LAR 388L
How do we build equitable and ethical communities while living within a flawed world? How might the everyday actions of care-taking, repair work, and maintenance be used as generative tools of landscape form? How can design contribute to a culture of care and stewardship?
This course will explore work by scholars, designers, and community organizers who strive to create a culture of care as a resistance to the inequities and power imbalances of our society. We’ll consider the potential of an ‘ethic of care’ for the design of urban environments and as a guide for contemporary social practice. This ethic, grounded in feminist care theory, argues that the mundane, often invisible labors of care are the essential actions that produce and realize designed landscapes over time. For Joan Tronto, care-work includes “everything that we do to maintain, continue, and repair our ‘world’ so that we can live in it as well as possible. That world includes our bodies, our selves, and our environment, all of which seek to interweave in a complex, life-sustaining web.” Care labor is skilled, iterative, and specific to context. For designers, it might include site preparation, construction and installation, and regular maintenance/aftercare, as well as everyday use, acts of advocacy, and community organizing and coalition building on a site’s behalf.
This seminar will engage connections across theory and practice, and consider an expanded notion of design through precedents in art, community organizing, gardening, and other allied fields. Together, we will consider how the work of maintenance, care, and repair might serve as processes toward ecological and social impacts, and as tools of resistance. The course will involve lectures, workshops, and discussions and will be grounded in weekly readings alongside a review of design projects. Throughout the semester, we will engage guest lecturers on the particular considerations of “care” in the design, creation, and maintenance of space in Austin.

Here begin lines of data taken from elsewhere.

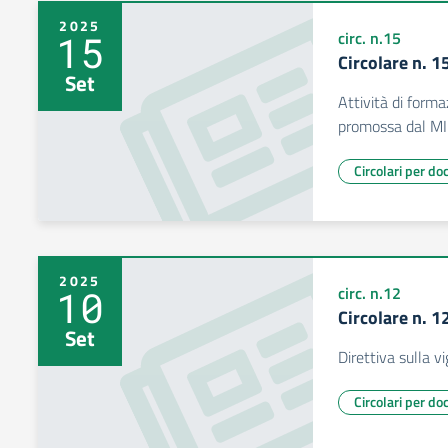
2025
15
circ. n.15
Circolare n. 
Set
Attività di forma
promossa dal M
Circolari per do
2025
10
circ. n.12
Circolare n. 
Set
Direttiva sulla v
Circolari per do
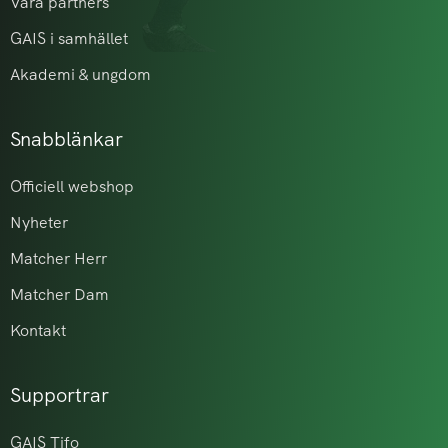
Våra partners
GAIS i samhället
Akademi & ungdom
Snabblänkar
Officiell webshop
Nyheter
Matcher Herr
Matcher Dam
Kontakt
Supportrar
GAIS Tifo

Students will develop two projects over the course of the semester. In Project 1 we will record and reflect on caring relationships in their own lives using a journal and other tools of documentation. Students will offer a brief presentation of their findings in class and submit an analysis including images and brief (500-word) text. In Project 2 we will develop case studies of design projects through the lens of care and relationality. A list of possible projects from contemporary design practice will be provided. Students will present their case study twice during the semester, and will submit a final research report with annotated images during exam week. Structured prompts will guide the development of the case study.